# Linear Regression and the KNN

This was an homework problem in STATS315A Applied Modern Statistics: Learning at Stanford and I thought it is worth sharing. It runs a simulation to compare KNN and linear regression in terms of their performance as a classifier, in the presence of an increasing number of noise variables.

## Model

We have a binary response variable $Y$, which takes value ${0,1}$. The feautre variable $X$ is in $\mathcal{R}^{2 + k}$, of which 2 are the true features and the rest $k$ are noise features. The model used to simulate the data is a Gaussian Mixture. First we generate 6 location vectors $m_{k}$ in $\mathcal{R}^{2}$ from a bivariate Gaussian $N[(1,0)^{T}, \boldsymbol{I}]$ with $Y = 1$ and 6 location vectors from $N[(0,1)^{T}, \boldsymbol{I}]$ with $Y = 0$. To simulate $n$ observations from each class, we picked an location vector $m_k$ with a probaility of $1/6$ and then generate one observation from $N[m_k, \boldsymbol{I}/5]$.

## Bayes Clasifier

Given that we know the underlyign model, we can compute the Bayes Classifier $$\hat{Y}(x) = \text{argmax}_Y(Pr(Y|X=x))$$ In our case, we can find the closest location vector to an observation and assign the observation to its class.

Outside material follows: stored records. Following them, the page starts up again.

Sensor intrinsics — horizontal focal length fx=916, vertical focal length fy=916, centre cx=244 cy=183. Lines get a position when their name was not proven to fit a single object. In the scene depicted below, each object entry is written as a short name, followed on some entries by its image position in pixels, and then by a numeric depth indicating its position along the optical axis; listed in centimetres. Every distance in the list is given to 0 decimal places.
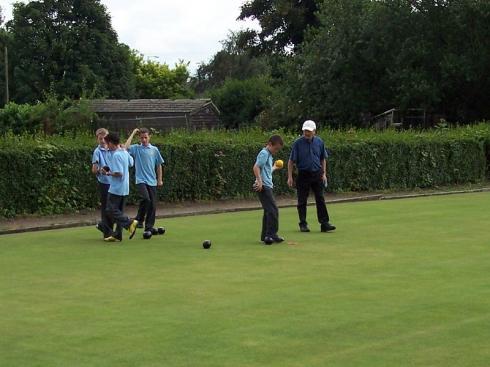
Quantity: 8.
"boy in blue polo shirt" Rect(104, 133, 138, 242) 1355
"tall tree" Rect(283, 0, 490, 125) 3669
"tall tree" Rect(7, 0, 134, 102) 6750
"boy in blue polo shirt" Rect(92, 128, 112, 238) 1381
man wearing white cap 1480
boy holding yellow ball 1311
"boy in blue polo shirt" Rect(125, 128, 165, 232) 1438
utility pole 6612
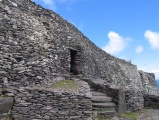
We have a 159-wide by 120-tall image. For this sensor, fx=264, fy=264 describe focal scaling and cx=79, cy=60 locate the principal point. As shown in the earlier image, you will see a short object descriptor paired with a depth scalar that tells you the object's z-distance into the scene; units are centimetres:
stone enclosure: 1087
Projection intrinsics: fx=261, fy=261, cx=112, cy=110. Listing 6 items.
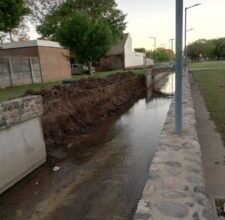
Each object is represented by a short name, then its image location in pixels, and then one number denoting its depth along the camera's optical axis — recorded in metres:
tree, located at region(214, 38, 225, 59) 73.88
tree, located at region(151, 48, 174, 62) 86.31
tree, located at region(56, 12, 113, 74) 20.44
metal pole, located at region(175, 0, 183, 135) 4.97
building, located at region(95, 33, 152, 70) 41.34
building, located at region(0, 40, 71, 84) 21.48
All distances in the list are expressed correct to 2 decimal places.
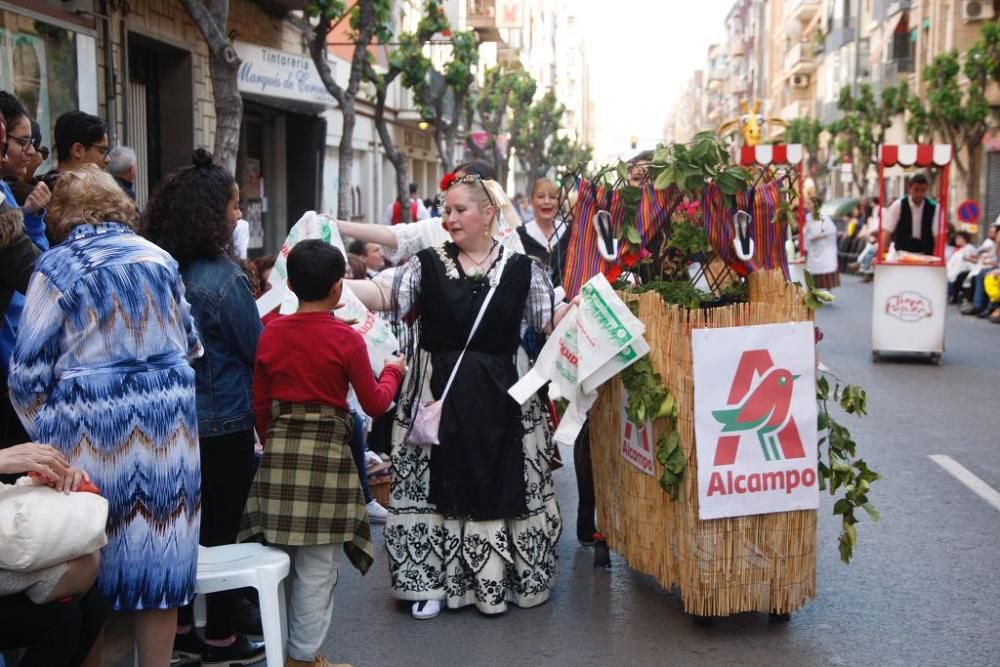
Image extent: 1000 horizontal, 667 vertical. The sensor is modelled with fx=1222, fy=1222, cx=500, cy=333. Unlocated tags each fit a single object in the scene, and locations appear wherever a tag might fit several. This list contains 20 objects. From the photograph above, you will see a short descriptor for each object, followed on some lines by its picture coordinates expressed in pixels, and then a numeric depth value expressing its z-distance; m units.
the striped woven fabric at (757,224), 5.19
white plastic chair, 4.08
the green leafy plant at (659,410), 4.85
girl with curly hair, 4.44
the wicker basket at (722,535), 4.86
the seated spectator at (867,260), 28.82
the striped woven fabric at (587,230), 5.40
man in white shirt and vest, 13.50
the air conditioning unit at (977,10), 37.19
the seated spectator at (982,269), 19.58
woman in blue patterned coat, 3.64
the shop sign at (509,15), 55.16
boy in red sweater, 4.35
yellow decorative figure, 26.07
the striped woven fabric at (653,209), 5.31
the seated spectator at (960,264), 21.28
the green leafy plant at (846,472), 5.08
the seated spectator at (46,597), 3.32
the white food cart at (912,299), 13.26
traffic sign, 22.71
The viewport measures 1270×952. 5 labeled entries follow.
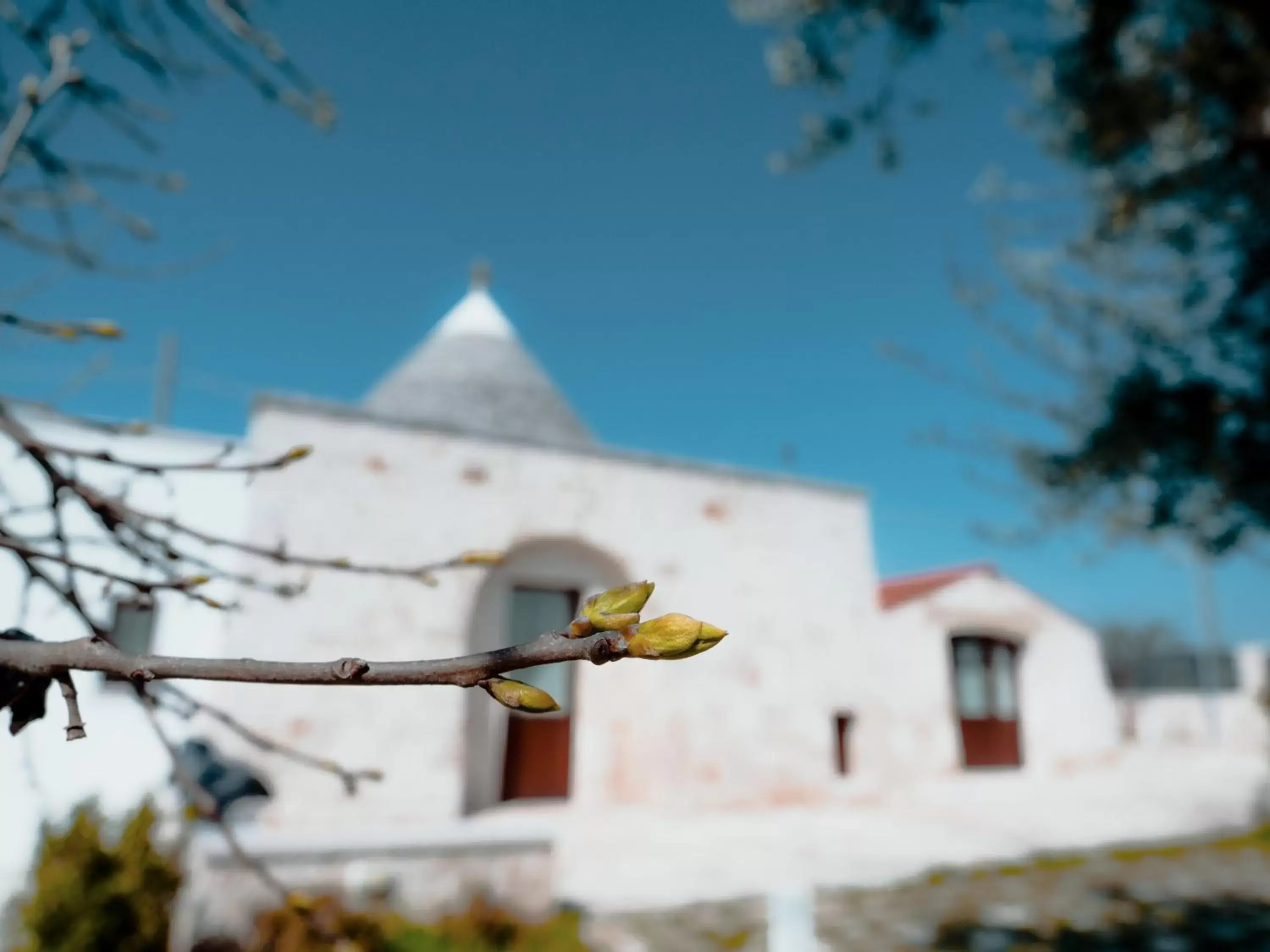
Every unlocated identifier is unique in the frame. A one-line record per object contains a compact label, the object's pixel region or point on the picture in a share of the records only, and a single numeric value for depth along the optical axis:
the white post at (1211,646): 15.70
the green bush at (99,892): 3.78
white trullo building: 6.66
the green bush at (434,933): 3.90
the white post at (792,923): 3.06
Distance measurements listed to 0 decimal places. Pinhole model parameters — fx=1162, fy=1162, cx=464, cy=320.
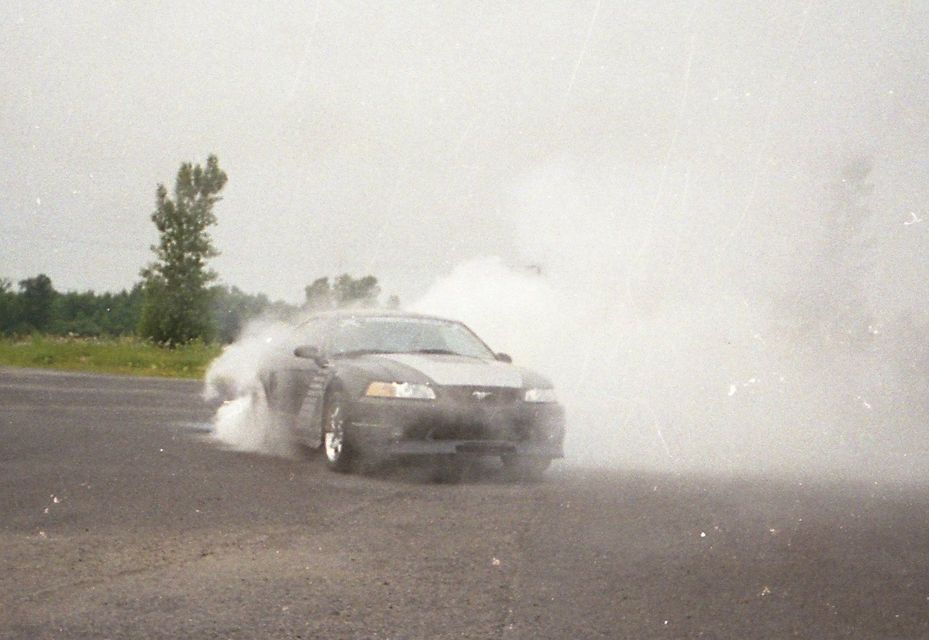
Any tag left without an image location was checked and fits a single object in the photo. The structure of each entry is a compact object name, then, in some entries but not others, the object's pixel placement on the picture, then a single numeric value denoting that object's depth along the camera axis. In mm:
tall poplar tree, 66125
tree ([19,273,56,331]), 124250
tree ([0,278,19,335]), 120750
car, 9984
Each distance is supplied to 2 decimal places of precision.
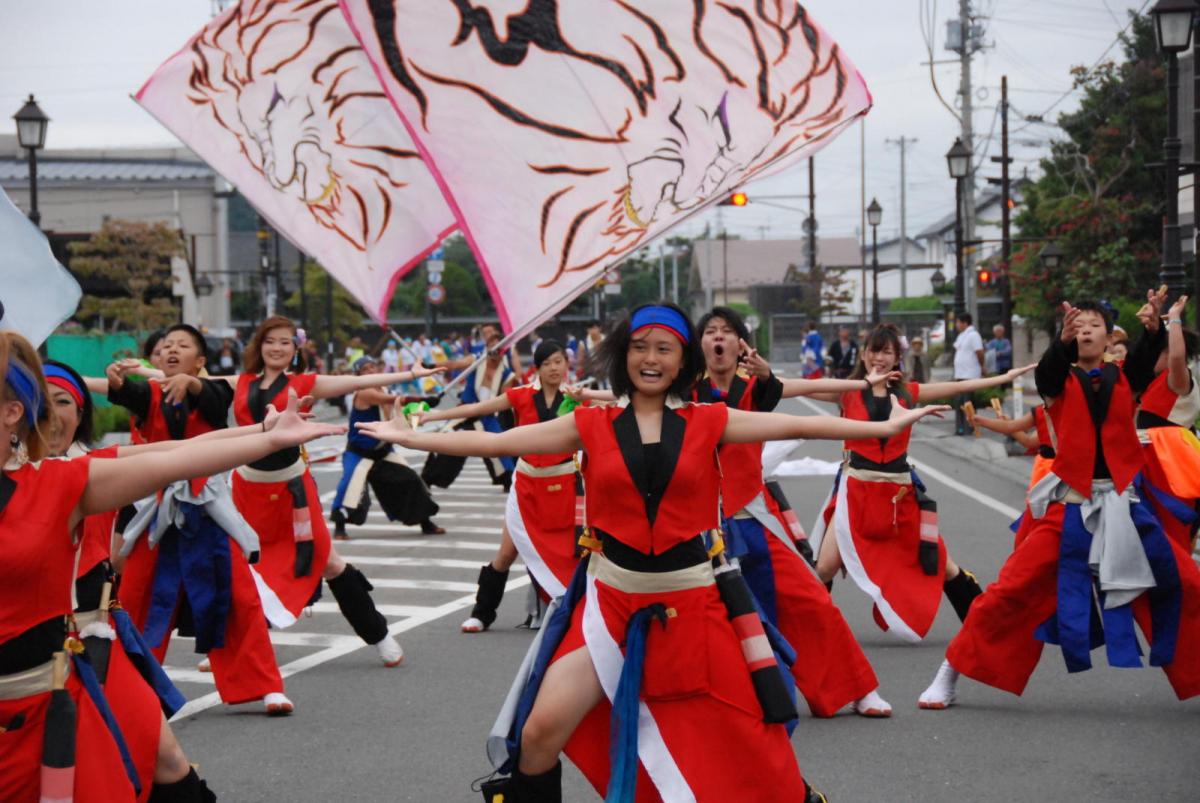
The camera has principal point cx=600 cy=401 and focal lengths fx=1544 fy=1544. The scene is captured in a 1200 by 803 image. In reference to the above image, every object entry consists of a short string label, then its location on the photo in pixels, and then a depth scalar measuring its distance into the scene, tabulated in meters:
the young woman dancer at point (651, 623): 4.72
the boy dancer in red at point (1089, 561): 6.99
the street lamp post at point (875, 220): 44.16
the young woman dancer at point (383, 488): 15.18
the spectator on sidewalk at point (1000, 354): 30.84
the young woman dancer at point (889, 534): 8.59
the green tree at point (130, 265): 43.28
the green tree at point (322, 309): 56.77
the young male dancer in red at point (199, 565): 7.38
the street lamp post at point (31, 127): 20.34
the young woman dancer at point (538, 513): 9.30
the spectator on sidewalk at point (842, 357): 36.97
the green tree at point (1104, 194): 36.25
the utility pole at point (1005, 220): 32.28
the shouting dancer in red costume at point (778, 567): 7.09
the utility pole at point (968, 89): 42.44
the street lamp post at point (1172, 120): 16.06
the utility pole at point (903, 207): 88.69
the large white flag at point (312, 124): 7.55
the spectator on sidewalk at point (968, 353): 25.56
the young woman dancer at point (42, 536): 4.01
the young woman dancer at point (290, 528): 8.33
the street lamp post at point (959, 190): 29.67
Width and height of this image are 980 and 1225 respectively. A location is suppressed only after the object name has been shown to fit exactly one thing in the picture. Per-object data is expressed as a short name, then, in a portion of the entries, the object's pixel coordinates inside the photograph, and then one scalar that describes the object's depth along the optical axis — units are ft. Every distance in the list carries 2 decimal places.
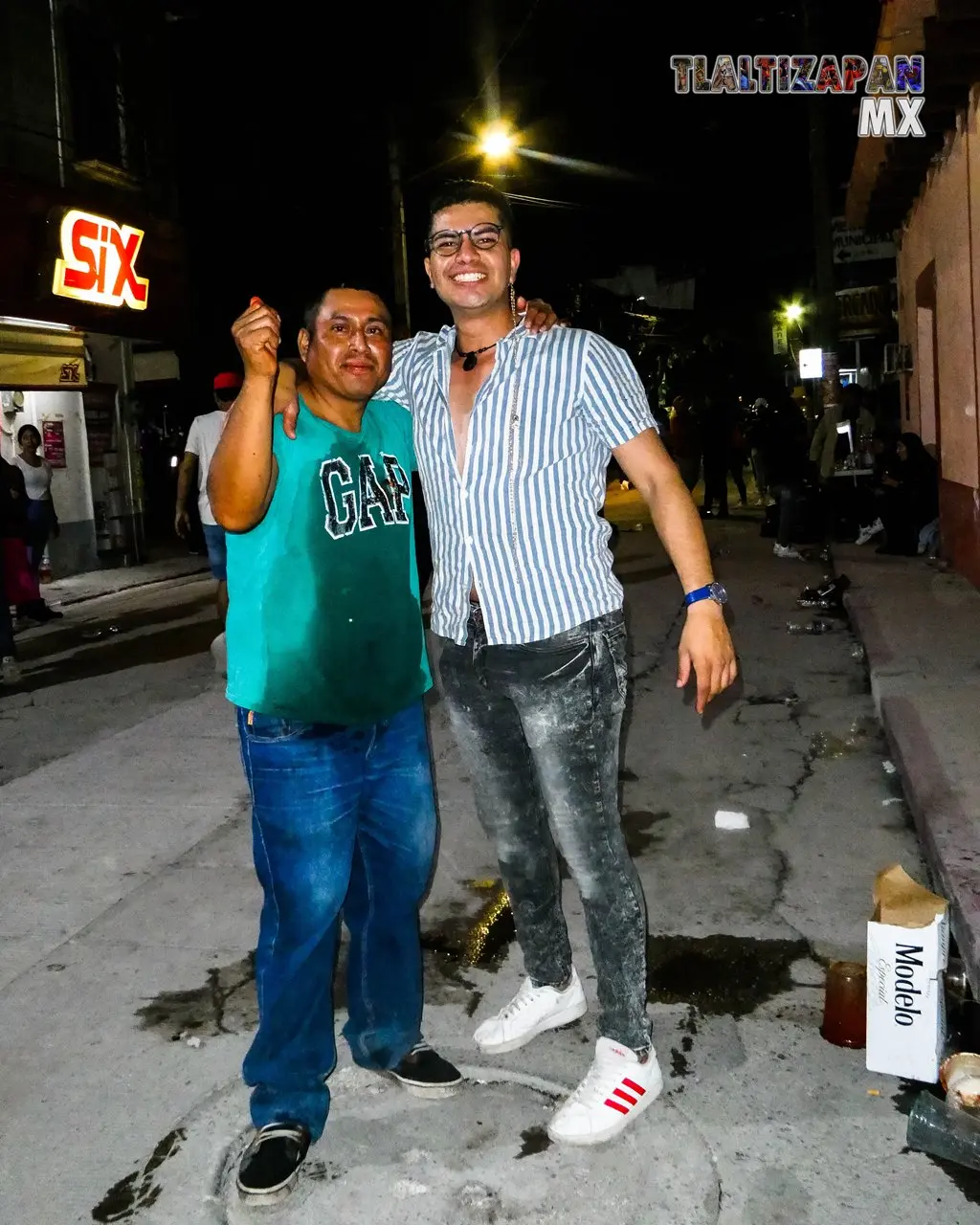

We adds up to $K$ noise features to the training data, drawing each noise observations from the uniform normal distribution $N(0,1)$
## Simulate Performance for $K = 1 \cdots 10$
Overall, the test error of KNN decreases as $k$ increases, no matter how many noise parameters there are The test error of KNN generally increases significantly as the number of noise parameters increases, while the test error of least squares stays at about the same level. This shows that the KNN is more susceptible to high noise due to its flexiblity. The least squares is more rigid and is less affected by the noise. KNN overperforms the least squares when the noise-to-signal ratio is low and underperforms the least squares when the noise-to-signal ratio is high.